Article de Stéphane CORONE, : "Les risques pris par l'assureur lorsqu'il dirige le procès" Argus du 1er septembre 2000, p.60.

Remarques :

En raison de son imprécision, l'article L 113-17 est un véritable piège pour les assureurs. Parfois averti par son assuré quelques heures avant une audience de référé, il est difficile à un assureur de prendre parti immédiatement sur sa garantie en l'absence d'éléments. De plus, des réserves générales sur sa garantie sont inefficaces. Enfin, l'assureur peut être obligé de prendre la défense de son assuré sur le fondement de garanties spécifiques (défense et recours...) qui se superposent à la clause de direction de procès...

CONCURRENCE DELOYALE D'UN AGENT D'ASSURANCE :
APPLICATION DU DROIT COMMUN DE LA R.C. QUASI-DELICTUELLE


Des ruptures de contrat ayant été effectués sur des imprimés identiques, des attestations de clients établissant qu'il leur avait été conseillé de changer d'assureur, constituent des agissements fautifs susceptibles d'engager la responsabilité civile délictuelle, "peu important que l'auteur de ces actes fautifs n'ait pas été leur bénéficiaire".
Cass. Com., 21 mars 2000, D.2000, Cahier de Droit des Affaires, p.625, note Yves Serra.

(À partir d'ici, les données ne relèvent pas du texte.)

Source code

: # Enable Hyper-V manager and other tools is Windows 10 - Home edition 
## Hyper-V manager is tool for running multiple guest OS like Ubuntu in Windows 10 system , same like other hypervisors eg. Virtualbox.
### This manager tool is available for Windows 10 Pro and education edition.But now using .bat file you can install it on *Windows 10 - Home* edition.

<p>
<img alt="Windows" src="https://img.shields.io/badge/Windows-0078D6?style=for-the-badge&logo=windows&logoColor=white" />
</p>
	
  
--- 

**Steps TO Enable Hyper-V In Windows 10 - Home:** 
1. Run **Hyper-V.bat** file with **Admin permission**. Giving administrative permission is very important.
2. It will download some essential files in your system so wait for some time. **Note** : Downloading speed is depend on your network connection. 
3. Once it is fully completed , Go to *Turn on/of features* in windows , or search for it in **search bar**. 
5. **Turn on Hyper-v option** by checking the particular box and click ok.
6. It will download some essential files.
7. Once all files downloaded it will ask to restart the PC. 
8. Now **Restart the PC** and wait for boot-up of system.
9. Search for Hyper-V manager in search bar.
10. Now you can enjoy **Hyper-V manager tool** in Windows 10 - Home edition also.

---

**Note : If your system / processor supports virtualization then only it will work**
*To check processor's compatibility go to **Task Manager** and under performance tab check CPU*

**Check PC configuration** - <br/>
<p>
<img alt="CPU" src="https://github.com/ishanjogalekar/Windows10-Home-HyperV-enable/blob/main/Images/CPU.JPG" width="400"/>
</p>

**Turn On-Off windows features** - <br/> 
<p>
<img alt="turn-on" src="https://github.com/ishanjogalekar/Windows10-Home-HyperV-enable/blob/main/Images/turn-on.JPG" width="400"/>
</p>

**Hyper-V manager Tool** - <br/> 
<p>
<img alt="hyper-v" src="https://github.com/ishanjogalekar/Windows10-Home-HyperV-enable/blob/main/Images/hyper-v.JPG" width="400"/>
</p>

FAUSSE DECLARATION ET SEROPOSITIVITE : EXPERTISE MEDICALE

L'assureur est en droit de requérir un mesure d'expertise judiciaire pour établir la preuve d'une fausse déclaration en matière de séropositivité, s'il suspecte légitimement une réticence de son assuré.
C.A. Paris, 7e Ch. A, 20 juin 2000; D.2000, I.R. p.221.

CIRCULATION


L'ELEVE D'UNE AUTO-ECOLE N'EST PAS CONDUCTEUR

Dans la mesure où il ne fait que conduire sous le contrôle d'un moniteur d'auto-école, seul titulaire du permis de conduire, et qui surveille les faits et gestes de son élève, celui-ci ne peut être considéré comme conducteur.
Cass. Civ. II, 29 juin 2000; 98-18.847; D. 2000, I.R. p.226

INDEMNISATION DU CONDUCTEUR FAUTIF


Un conducteur transporte son père dans la voiture de ce dernier.

Ce passager est blessé à l'occasion d'une faute de conduite.

La Cour de Cassation estime que :

la victime gardienne d'un véhicule terrestre à moteur, mais passagère au moment de l'accident, est en droit de demander au conducteur et à l'assureur garantissant sa responsabilité civile du fait de ce véhicule la réparation de l'intégralité de ses préjudices, sans que puisse y faire obstacle la faute du conducteur.
Cass. Civ. I, 29 février 2000; Dossier juridique et technique de l'Argus, 29 septembre 2000, p.I; note G.Defrance.

Par ailleurs, dans ces mêmes circonstances, et alors que le père passager du conducteur fautif est blessé, elle estime que :

le conducteur peut obtenir réparation du préjudice par ricochet qu'il a subi du fait du décès de son père dans la mesure où l'exclusion de garantie prévue par le contrat d'assurance ne pouvait concerner que le préjudice subi par le conducteur lui-même à titre direct et personnel, mais sans atteindre la réparation du préjudice subi par ricochet dont la protection est assurée par les dispositions d'ordre public de la loi du 5 juillet 1985.
Cass. Civ. II, 13 juillet 2000, Dossier juridique et technique de l'Argus, 29 septembre 2000, p.IV.